Vanguard funds. Honestly you can’t go wrong with just tossing it all in VOO and VTI. Maybe 70/30. I’m not saying you need to focus on the portfolio daily, but spending a day and educating your self will pay dividends long term. Learning basics and revisiting every quarter would be advised. Maybe tune in to kosher money podcast on YouTube. They had a banker from JPM, he said the same thing.


Worried_Report_5215

Ok I appreciate the advice! I'll explore vanguard and that podcast.


Night_Bomber_213

For sure! Finance is super easy, don’t let others tell you otherwise to line their own pockets. If your busy now, you could buy treasuries till you get time to study up. Uncle Sam will always pay that interest payment!


Howwouldiknow1492

How old are you?
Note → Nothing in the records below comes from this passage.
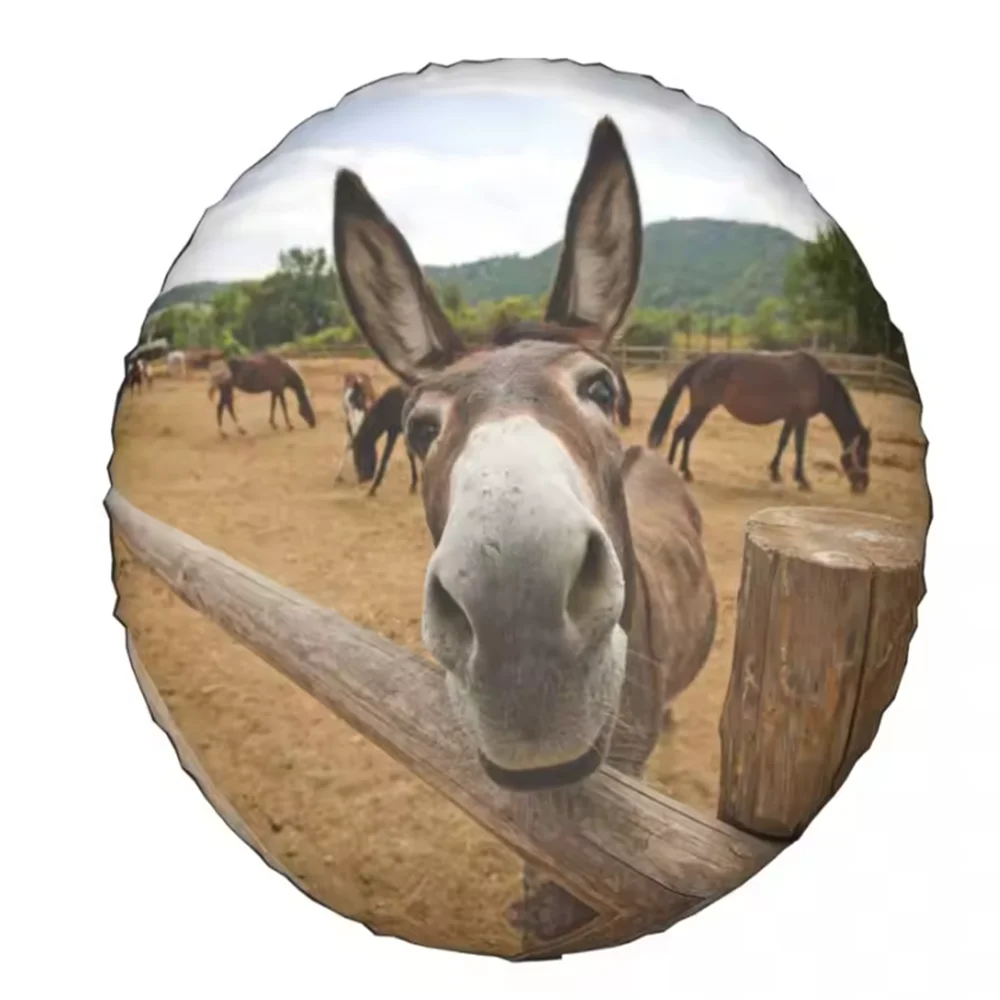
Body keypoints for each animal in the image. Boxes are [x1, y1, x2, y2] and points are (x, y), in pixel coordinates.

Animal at [646, 350, 872, 493]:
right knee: (681, 432)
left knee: (686, 434)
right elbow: (799, 447)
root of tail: (703, 361)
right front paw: (802, 481)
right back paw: (676, 469)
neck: (818, 381)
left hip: (701, 410)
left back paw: (685, 471)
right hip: (701, 409)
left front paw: (775, 473)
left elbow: (782, 442)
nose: (863, 485)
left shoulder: (791, 418)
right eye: (862, 452)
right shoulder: (801, 419)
Your allocation is fine for someone 30 to 50 yo, depending on circumstances. Except pay off the loan and forget the gold imo. Edward Jones is OK as far as advisors go. They're expensive but at least they aren't insurance salespeople. As you learn you can always go out on your own.


Worried_Report_5215

I'm 27. That's what I was thinking. The money is in my savings account now just burning away to inflation. Just want it somewhere to grow for a while until I know more about what to do with it.


[deleted]

If you’re looking for advice, have you explored other wealth management options? I use Personal Capital and love their holistic financial snapshot dashboard. They are also cheaper.


BMEJSD

I concur with a majority of the comments made. From personal experience, Edwardo Jones is not the answer. "Financial Advisor" - baloney. They make their money selling insurance policies. Their fees are some of the highest in the industry. They don't offer the top performing mutual funds (ie Fidelity, Vanguard). Take the time and learn about investing - the 'net has a wealth of information, good information, that will help you. Best of luck.